The Assumption of Linear Progress: Why Creativity Needs Detours
Most of us have been taught that good work follows a straight line. You start at point A, move step by step to point B, and eventually arrive at a polished result. This logic works for assembly lines and tax forms, but when it comes to creativity, the assumption of linear progress is a silent killer. It whispers that if you are not moving forward in a clear, measurable way, you are wasting time. It tells you to stick to the plan, avoid tangents, and judge every idea by how efficiently it gets you to the finish line. But the most original breakthroughs in art, science, and business rarely come from people who stayed on the road. They come from people who got lost on purpose.
Consider how many of your best ideas arrived. Were they the product of a tidy schedule where you sat down, thought hard, and produced something brilliant in a straight shot? Or did they sneak up on you in the shower, during a walk through a messy neighborhood, or while you were trying to solve a completely unrelated problem? The creative mind does not operate like a calculator. It meanders, loops back, and makes connections that look irrational on paper. The assumption that creativity should follow a predictable path blocks you from trusting those meanders. You start second-guessing detours, dismissing them as distractions, when in fact they are often the only way to arrive somewhere new.
The myth of linear progress is especially dangerous because it makes failure look like a mistake rather than a necessary pivot. When you assume every step should move you forward, a dead end feels like a personal failure. You abandon the idea before it has a chance to mutate into something better. But the most productive creators treat dead ends as raw material. A sculptor does not carve a statue in one smooth motion. He chips away, breaks a corner, reconsiders, and sometimes reshapes the entire thing based on what the stone reveals. That process is not linear. It is a mess of trial and error, intuition and accident, and it cannot be scheduled into neat milestones.

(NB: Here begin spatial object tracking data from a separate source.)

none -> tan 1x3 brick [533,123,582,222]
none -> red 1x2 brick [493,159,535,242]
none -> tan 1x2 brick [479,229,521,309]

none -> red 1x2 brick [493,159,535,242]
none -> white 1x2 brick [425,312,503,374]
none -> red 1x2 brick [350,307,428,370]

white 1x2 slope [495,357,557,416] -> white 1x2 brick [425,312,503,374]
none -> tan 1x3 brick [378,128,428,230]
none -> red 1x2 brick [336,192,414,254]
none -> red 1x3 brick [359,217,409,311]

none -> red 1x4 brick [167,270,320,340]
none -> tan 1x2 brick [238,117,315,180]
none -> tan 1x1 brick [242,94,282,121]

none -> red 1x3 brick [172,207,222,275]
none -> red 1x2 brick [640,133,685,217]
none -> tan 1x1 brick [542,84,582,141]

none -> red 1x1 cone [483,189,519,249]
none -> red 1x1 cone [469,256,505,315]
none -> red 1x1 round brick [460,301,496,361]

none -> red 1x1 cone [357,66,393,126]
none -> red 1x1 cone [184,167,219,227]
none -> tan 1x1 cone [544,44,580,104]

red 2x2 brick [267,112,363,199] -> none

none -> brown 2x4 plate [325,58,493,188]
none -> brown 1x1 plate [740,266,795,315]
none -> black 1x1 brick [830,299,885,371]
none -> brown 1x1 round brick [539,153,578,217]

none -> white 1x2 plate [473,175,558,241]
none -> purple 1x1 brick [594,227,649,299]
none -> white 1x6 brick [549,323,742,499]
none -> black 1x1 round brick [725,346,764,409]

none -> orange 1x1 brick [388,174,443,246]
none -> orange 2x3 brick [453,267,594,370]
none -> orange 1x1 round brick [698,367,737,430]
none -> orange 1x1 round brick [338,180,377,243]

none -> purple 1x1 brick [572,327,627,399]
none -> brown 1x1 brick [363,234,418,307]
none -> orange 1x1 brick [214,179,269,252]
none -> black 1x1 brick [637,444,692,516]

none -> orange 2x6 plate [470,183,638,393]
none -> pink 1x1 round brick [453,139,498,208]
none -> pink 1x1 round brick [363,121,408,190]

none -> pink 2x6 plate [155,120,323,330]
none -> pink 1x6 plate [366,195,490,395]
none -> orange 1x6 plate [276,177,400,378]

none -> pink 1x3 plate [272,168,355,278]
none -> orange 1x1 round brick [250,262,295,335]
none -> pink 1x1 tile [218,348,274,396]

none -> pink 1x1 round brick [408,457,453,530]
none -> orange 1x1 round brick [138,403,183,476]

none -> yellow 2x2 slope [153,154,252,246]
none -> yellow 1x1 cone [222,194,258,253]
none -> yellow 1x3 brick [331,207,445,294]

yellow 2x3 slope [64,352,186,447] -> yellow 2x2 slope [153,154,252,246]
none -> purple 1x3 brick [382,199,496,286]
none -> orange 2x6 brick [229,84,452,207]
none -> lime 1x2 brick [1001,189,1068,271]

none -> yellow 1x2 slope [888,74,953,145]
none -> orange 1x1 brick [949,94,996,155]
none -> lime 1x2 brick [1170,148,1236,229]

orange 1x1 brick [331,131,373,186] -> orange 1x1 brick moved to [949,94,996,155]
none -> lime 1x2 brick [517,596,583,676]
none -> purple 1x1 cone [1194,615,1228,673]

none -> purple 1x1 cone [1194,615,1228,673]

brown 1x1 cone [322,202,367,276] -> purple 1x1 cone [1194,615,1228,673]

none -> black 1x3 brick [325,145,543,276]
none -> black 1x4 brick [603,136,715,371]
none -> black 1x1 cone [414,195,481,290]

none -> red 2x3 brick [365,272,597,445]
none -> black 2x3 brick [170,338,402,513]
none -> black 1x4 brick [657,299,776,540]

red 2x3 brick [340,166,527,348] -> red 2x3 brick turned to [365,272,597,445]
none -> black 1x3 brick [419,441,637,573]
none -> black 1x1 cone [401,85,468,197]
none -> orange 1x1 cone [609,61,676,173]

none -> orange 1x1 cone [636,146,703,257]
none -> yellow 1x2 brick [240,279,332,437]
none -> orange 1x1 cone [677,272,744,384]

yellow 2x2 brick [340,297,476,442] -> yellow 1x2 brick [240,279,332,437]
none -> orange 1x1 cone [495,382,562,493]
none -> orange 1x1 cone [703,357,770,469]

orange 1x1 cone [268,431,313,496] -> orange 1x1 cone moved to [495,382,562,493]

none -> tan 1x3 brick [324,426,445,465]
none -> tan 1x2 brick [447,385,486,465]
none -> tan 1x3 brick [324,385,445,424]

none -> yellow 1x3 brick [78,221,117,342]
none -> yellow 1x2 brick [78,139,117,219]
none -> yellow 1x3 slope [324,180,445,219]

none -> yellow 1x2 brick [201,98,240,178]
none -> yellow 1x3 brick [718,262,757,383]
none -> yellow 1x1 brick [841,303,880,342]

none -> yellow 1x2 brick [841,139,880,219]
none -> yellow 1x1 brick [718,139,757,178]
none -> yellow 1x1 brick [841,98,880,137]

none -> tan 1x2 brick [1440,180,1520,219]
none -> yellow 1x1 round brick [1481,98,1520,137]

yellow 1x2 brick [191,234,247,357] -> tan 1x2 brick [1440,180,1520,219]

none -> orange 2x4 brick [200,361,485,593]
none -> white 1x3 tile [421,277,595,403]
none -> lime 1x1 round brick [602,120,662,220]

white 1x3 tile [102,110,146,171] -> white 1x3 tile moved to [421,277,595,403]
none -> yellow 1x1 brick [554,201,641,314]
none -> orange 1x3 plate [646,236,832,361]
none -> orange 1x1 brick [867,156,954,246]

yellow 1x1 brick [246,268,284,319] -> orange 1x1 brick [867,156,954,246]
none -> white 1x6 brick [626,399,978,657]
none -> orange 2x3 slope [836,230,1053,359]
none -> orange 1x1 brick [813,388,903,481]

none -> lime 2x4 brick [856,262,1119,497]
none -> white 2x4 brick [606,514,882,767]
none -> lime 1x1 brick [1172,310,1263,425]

Take the example of a musician learning a new instrument. If she assumes progress means practicing scales in order and mastering the basics before trying anything fun, she may slog through months of boredom and quit. But if she throws that assumption away and lets herself play wrong notes, improvise badly, and stumble into strange melodies, she learns faster and more deeply. The detours teach her things a straight path would never reveal. The same principle applies to a designer prototyping a product, a writer drafting a novel, or an entrepreneur testing a business model. The assumption that you must know where you are going before you start is the enemy of discovery.
Challenging this assumption requires a deliberate shift in how you measure your own creative work. Instead of asking “Am I making progress?” ask “Am I making interesting mistakes?” Instead of mapping out every step in advance, leave room for the unexpected. Give yourself permission to pursue a tangent that seems irrelevant. If it turns out to be a dead end, you have still learned something about the territory. If it opens a new direction, you have found a path that planning alone could never reveal. The creative class—writers, artists, engineers, entrepreneurs—thrive not by eliminating uncertainty but by learning to navigate it without a map.
This does not mean abandoning all structure. Structure is useful, but only when it serves the work, not when it suffocates exploration. The challenge is to hold your assumptions lightly. The next time you feel stuck because you are not making what looks like forward motion, pause and ask yourself: is the assumption of linear progress the real problem? The answer is almost always yes. Creativity is not a straight line. It is a winding river. The only way to reach the ocean is to stop trying to straighten the bends.